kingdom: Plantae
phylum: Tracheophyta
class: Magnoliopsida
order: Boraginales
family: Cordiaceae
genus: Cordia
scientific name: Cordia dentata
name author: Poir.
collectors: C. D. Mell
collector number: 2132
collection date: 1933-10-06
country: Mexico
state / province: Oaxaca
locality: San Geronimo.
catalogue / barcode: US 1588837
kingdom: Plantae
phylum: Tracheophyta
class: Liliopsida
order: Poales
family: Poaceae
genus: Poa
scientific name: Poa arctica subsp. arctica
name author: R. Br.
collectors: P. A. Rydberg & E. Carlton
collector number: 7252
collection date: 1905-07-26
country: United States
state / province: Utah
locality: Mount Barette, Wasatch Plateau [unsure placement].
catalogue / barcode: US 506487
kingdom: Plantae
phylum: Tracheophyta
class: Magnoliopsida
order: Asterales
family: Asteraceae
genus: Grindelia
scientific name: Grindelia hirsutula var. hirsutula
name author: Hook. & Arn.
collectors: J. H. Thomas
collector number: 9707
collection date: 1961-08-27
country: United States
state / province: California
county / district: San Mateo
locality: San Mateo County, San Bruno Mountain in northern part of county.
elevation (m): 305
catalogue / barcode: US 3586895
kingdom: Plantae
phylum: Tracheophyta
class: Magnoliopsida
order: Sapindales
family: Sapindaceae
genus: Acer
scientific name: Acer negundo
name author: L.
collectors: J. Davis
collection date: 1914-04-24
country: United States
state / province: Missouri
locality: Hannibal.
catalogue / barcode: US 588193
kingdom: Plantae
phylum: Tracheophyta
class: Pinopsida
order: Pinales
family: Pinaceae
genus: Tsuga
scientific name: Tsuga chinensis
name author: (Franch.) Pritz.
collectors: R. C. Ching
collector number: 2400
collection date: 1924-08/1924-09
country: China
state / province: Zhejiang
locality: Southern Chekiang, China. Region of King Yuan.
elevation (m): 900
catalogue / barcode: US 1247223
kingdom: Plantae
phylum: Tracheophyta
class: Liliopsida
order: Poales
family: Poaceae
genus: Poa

*-*-*

What you need to do: Reproduce every item above line for line, keeping each field name and value unchanged.

Solved problem:
kingdom: Plantae
phylum: Tracheophyta
class: Magnoliopsida
order: Boraginales
family: Cordiaceae
genus: Cordia
scientific name: Cordia dentata
name author: Poir.
collectors: C. D. Mell
collector number: 2132
collection date: 1933-10-06
country: Mexico
state / province: Oaxaca
locality: San Geronimo.
catalogue / barcode: US 1588837
kingdom: Plantae
phylum: Tracheophyta
class: Liliopsida
order: Poales
family: Poaceae
genus: Poa
scientific name: Poa arctica subsp. arctica
name author: R. Br.
collectors: P. A. Rydberg & E. Carlton
collector number: 7252
collection date: 1905-07-26
country: United States
state / province: Utah
locality: Mount Barette, Wasatch Plateau [unsure placement].
catalogue / barcode: US 506487
kingdom: Plantae
phylum: Tracheophyta
class: Magnoliopsida
order: Asterales
family: Asteraceae
genus: Grindelia
scientific name: Grindelia hirsutula var. hirsutula
name author: Hook. & Arn.
collectors: J. H. Thomas
collector number: 9707
collection date: 1961-08-27
country: United States
state / province: California
county / district: San Mateo
locality: San Mateo County, San Bruno Mountain in northern part of county.
elevation (m): 305
catalogue / barcode: US 3586895
kingdom: Plantae
phylum: Tracheophyta
class: Magnoliopsida
order: Sapindales
family: Sapindaceae
genus: Acer
scientific name: Acer negundo
name author: L.
collectors: J. Davis
collection date: 1914-04-24
country: United States
state / province: Missouri
locality: Hannibal.
catalogue / barcode: US 588193
kingdom: Plantae
phylum: Tracheophyta
class: Pinopsida
order: Pinales
family: Pinaceae
genus: Tsuga
scientific name: Tsuga chinensis
name author: (Franch.) Pritz.
collectors: R. C. Ching
collector number: 2400
collection date: 1924-08/1924-09
country: China
state / province: Zhejiang
locality: Southern Chekiang, China. Region of King Yuan.
elevation (m): 900
catalogue / barcode: US 1247223
kingdom: Plantae
phylum: Tracheophyta
class: Liliopsida
order: Poales
family: Poaceae
genus: Poa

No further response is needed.